**Task prompt**
Lay out the text read from all the entries below as a Markdown table with the columns "Row" and "Line": number each line and put it in its own row, skipping blank lines. Leave the pictures out.

══════

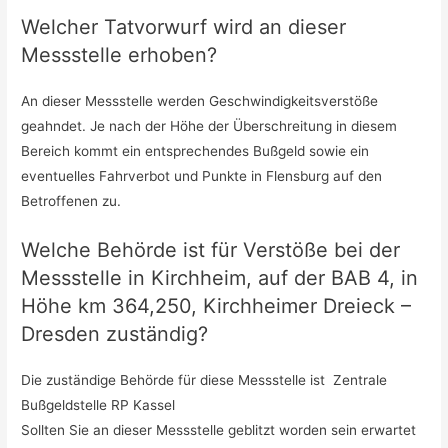
Welcher Tatvorwurf wird an dieser
Messstelle erhoben?
An dieser Messstelle werden Geschwindigkeitsverstöße
geahndet. Je nach der Höhe der Überschreitung in diesem
Bereich kommt ein entsprechendes Bußgeld sowie ein
eventuelles Fahrverbot und Punkte in Flensburg auf den
Betroffenen zu.
Welche Behörde ist für Verstöße bei der
Messstelle in Kirchheim, auf der BAB 4, in
Höhe km 364,250, Kirchheimer Dreieck –
Dresden zuständig?
Die zuständige Behörde für diese Messstelle ist Zentrale
Bußgeldstelle RP Kassel
Sollten Sie an dieser Messstelle geblitzt worden sein erwartet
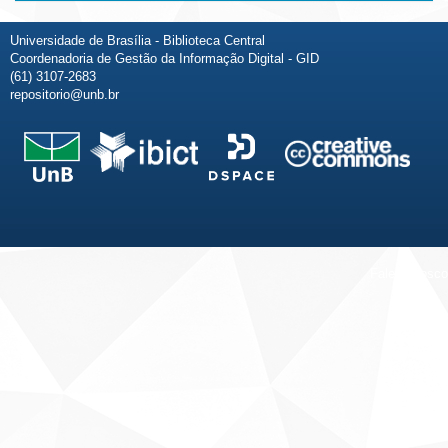
Universidade de Brasília - Biblioteca Central
Coordenadoria de Gestão da Informação Digital - GID
(61) 3107-2683
repositorio@unb.br
Fale conosco
Sobre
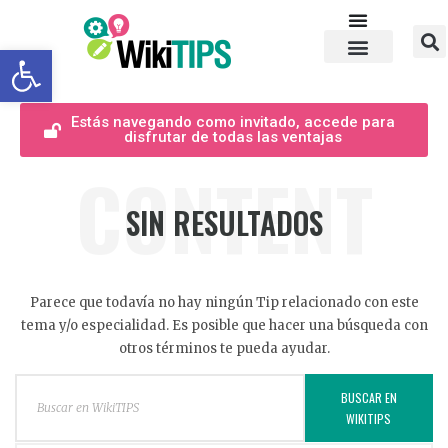
Abrir barra de herramientas
Estás navegando como invitado, accede para
disfrutar de todas las ventajas
CONTENT
SIN RESULTADOS
Parece que todavía no hay ningún Tip relacionado con este
tema y/o especialidad. Es posible que hacer una búsqueda con
otros términos te pueda ayudar.
BUSCAR EN
WIKITIPS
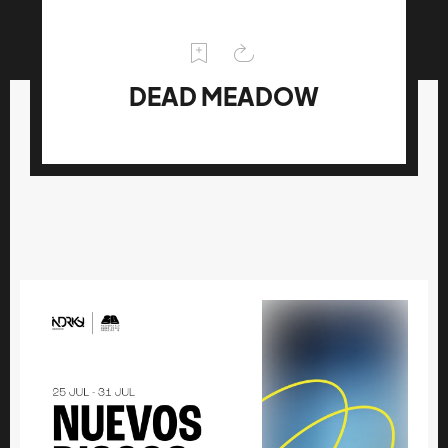
DEAD MEADOW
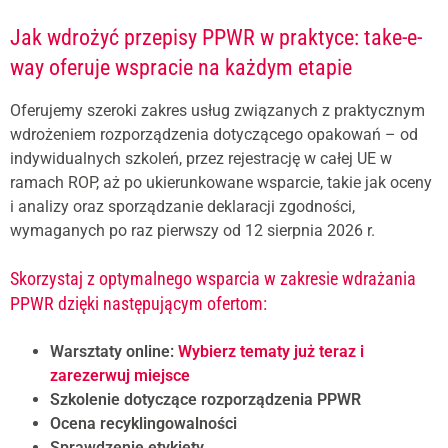
Jak wdrożyć przepisy PPWR w praktyce: take-e-
way oferuje wspracie na każdym etapie
Oferujemy szeroki zakres usług związanych z praktycznym
wdrożeniem rozporządzenia dotyczącego opakowań – od
indywidualnych szkoleń, przez rejestrację w całej UE w
ramach ROP, aż po ukierunkowane wsparcie, takie jak oceny
i analizy oraz sporządzanie deklaracji zgodności,
wymaganych po raz pierwszy od 12 sierpnia 2026 r.
Skorzystaj z optymalnego wsparcia w zakresie wdrażania
PPWR dzięki następującym ofertom:
Warsztaty online:
Wybierz tematy już teraz i
zarezerwuj miejsce
Szkolenie dotyczące rozporządzenia PPWR
Ocena recyklingowalności
Sprawdzenie etykiety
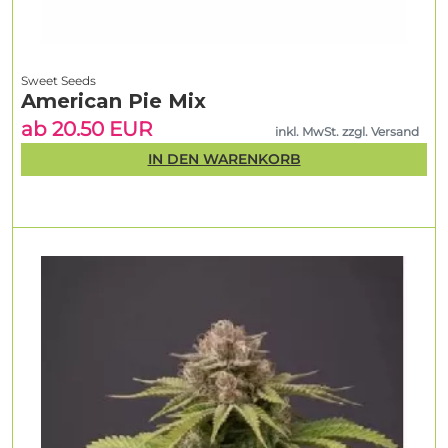
Sweet Seeds
American Pie Mix
ab 20.50 EUR
inkl. MwSt. zzgl. Versand
IN DEN WARENKORB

══════

**Your solution**
| Row | Line |
|---|---|
| 1 | Welcher Tatvorwurf wird an dieser |
| 2 | Messstelle erhoben? |
| 3 | An dieser Messstelle werden Geschwindigkeitsverstöße |
| 4 | geahndet. Je nach der Höhe der Überschreitung in diesem |
| 5 | Bereich kommt ein entsprechendes Bußgeld sowie ein |
| 6 | eventuelles Fahrverbot und Punkte in Flensburg auf den |
| 7 | Betroffenen zu. |
| 8 | Welche Behörde ist für Verstöße bei der |
| 9 | Messstelle in Kirchheim, auf der BAB 4, in |
| 10 | Höhe km 364,250, Kirchheimer Dreieck – |
| 11 | Dresden zuständig? |
| 12 | Die zuständige Behörde für diese Messstelle ist Zentrale |
| 13 | Bußgeldstelle RP Kassel |
| 14 | Sollten Sie an dieser Messstelle geblitzt worden sein erwartet |
| 15 | Universidade de Brasília - Biblioteca Central |
| 16 | Coordenadoria de Gestão da Informação Digital - GID |
| 17 | (61) 3107-2683 |
| 18 | repositorio@unb.br |
| 19 | Fale conosco |
| 20 | Sobre |
| 21 | Abrir barra de herramientas |
| 22 | Estás navegando como invitado, accede para |
| 23 | disfrutar de todas las ventajas |
| 24 | CONTENT |
| 25 | SIN RESULTADOS |
| 26 | Parece que todavía no hay ningún Tip relacionado con este |
| 27 | tema y/o especialidad. Es posible que hacer una búsqueda con |
| 28 | otros términos te pueda ayudar. |
| 29 | BUSCAR EN |
| 30 | WIKITIPS |
| 31 | DEAD MEADOW |
| 32 | Jak wdrożyć przepisy PPWR w praktyce: take-e- |
| 33 | way oferuje wspracie na każdym etapie |
| 34 | Oferujemy szeroki zakres usług związanych z praktycznym |
| 35 | wdrożeniem rozporządzenia dotyczącego opakowań – od |
| 36 | indywidualnych szkoleń, przez rejestrację w całej UE w |
| 37 | ramach ROP, aż po ukierunkowane wsparcie, takie jak oceny |
| 38 | i analizy oraz sporządzanie deklaracji zgodności, |
| 39 | wymaganych po raz pierwszy od 12 sierpnia 2026 r. |
| 40 | Skorzystaj z optymalnego wsparcia w zakresie wdrażania |
| 41 | PPWR dzięki następującym ofertom: |
| 42 | Warsztaty online: |
| 43 | Wybierz tematy już teraz i |
| 44 | zarezerwuj miejsce |
| 45 | Szkolenie dotyczące rozporządzenia PPWR |
| 46 | Ocena recyklingowalności |
| 47 | Sprawdzenie etykiety |
| 48 | Sweet Seeds |
| 49 | American Pie Mix |
| 50 | ab 20.50 EUR |
| 51 | inkl. MwSt. zzgl. Versand |
| 52 | IN DEN WARENKORB |